The Cluster Management page consists of the following basic sections:
- A cluster control section
- Shutdown Cluster button — shuts down all machines in the cluster.
- Reboot Cluster button — reboots all of the machines in the cluster.
- Restart Cluster Services button — restart the services on all machines in the cluster.
- Enable Maintenance Mode button — places the cluster into maintenance mode.
These buttons duplicate the cluster control functionality available on the Control page.
- An overview information section
- Name — the name of the cluster you are viewing.
- Alias — an alias for the cluster, primarily intended for use with load balancers. For example, a cluster has members called member1, member2 and member3. DNS is configured to resolve the name cluster100 to a load balancer. The load balancer is configured to share requests to cluster100 with the following hosts: member1, member2 and member3. In this case, the cluster alias is cluster100.
- Summary — the status of the cluster, whether the cluster is operating normally, or whether any tasks such as rebalancing are in progress, and a measure of the task's progress.
- Coordinator — whether the current machine is the coordinator or not; if not, a link is provided to the Cluster Management page on the coordinator UI.

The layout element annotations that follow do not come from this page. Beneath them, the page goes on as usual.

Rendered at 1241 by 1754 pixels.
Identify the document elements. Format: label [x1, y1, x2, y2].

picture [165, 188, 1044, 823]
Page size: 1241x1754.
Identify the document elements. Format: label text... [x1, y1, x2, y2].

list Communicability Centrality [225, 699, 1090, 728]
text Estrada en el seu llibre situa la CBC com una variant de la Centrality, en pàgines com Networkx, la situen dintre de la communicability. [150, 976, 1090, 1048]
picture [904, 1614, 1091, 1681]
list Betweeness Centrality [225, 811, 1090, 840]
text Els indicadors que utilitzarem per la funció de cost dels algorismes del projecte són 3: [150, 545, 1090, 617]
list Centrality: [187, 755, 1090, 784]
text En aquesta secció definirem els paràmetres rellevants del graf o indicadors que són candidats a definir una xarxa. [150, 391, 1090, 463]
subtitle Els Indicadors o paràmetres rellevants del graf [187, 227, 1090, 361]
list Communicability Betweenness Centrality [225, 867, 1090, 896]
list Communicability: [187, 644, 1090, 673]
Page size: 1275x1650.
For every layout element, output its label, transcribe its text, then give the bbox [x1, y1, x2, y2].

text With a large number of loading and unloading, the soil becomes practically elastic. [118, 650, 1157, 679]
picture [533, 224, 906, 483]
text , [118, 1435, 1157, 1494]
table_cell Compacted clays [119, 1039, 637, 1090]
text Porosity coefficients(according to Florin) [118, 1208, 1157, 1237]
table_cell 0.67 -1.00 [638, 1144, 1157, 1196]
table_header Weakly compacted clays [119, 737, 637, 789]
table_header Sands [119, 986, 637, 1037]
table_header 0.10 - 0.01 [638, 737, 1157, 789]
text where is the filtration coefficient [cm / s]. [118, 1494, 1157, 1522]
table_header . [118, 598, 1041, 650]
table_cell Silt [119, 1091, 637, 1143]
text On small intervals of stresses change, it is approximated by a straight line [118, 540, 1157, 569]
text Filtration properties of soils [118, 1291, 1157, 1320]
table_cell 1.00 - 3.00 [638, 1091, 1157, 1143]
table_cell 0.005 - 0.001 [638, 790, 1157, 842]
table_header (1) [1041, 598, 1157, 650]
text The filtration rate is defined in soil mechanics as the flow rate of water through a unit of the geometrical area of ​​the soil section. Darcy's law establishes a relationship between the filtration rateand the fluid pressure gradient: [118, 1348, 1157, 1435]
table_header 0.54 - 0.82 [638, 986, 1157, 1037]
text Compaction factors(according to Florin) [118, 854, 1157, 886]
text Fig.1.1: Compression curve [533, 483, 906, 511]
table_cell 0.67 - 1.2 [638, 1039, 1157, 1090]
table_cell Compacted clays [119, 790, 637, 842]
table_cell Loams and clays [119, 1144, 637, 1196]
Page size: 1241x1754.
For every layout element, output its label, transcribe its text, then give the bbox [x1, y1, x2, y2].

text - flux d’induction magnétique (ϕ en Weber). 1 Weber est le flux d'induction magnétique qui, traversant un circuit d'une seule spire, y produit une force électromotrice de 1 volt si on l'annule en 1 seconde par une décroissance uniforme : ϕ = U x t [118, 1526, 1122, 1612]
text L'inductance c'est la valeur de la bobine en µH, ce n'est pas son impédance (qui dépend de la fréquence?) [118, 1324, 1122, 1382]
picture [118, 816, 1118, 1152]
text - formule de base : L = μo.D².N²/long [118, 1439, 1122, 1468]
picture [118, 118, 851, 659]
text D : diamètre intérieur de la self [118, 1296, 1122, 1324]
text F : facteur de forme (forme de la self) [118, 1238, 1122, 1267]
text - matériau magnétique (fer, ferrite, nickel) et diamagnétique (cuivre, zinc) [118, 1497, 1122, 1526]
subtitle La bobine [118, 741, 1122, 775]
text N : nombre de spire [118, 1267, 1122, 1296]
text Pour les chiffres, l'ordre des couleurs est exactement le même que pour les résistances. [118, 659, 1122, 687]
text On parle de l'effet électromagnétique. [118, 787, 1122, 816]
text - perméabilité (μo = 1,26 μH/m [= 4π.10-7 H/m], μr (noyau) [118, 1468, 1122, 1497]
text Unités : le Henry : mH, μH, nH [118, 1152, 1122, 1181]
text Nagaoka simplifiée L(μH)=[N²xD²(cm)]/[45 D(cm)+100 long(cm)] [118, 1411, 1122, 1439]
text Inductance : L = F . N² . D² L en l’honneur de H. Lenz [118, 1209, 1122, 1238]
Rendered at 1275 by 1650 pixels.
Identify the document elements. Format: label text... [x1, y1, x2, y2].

- Fault Tolerance — whether fault tolerance is enabled or not and a button to enable or disable it depending on the current setting.
- The Current Memberspanel which contains rows with detailed information on the machine or machines currently in the cluster and a mass actions drop down which enables you to remove any selected non-coordinator machine. The mass actions drop down is disabled when the cluster is rebalancing. The information on each cluster member includes:
- Type — Whether the machine is a coordinator or a member.
- Volume — The amount of free disk space available in the /usr partition.
- Health — Whether or not there are any issues with the machine.
- Activity — Whether or not the machine is operating normally.
- Last Contact — When the machine last responded to communication from the coordinator.
Each row contains an Actions drop down list enabling you to:
- Change Address — change the IP address or hostname used to communicate the the machine. You can use this if a machine is assigned a new IP address, or you need to communicate using its hostname.
- Ping — Pings the machine to ensure that it can be contacted. On a successful ping, the information is refreshed.
- Remove — Remove the non-coordinator machine from the cluster. On selecting this, an entry row is placed in the Pending Changes panel. Removing a healthy machine from the cluster will reset that machine to the default configuration.
- Make coordinator — Makes this machine the coordinator. See Changing the machine that is the coordinator for more information.
- Restart Services — Restarts the services on this machine. This option is only available when fault tolerance is enabled.
- Reboot — Reboots this machine. This option is only available when fault tolerance is enabled.
- Shutdown — Shuts down this machine. This option is only available when fault tolerance is enabled.
Additional sections are displayed as appropriate. For example, the Previous Members panel is only displayed when a machine has been removed from the cluster:
- A results banner with the result of the most recent operation.
- A There are pending cluster changes list which includes buttons to Commit or Discard changes.
- A Pending Changes panel which contains rows with detailed information on the machine or machines in the pending changes list. Each row contains an Actions drop down list enabling you to remove the row from the panel.
- A Previous Members panel which contains rows with detailed information on the machine or machines that have been members of the list. Each row contains an Actions drop down list enabling you to remove the row from the panel.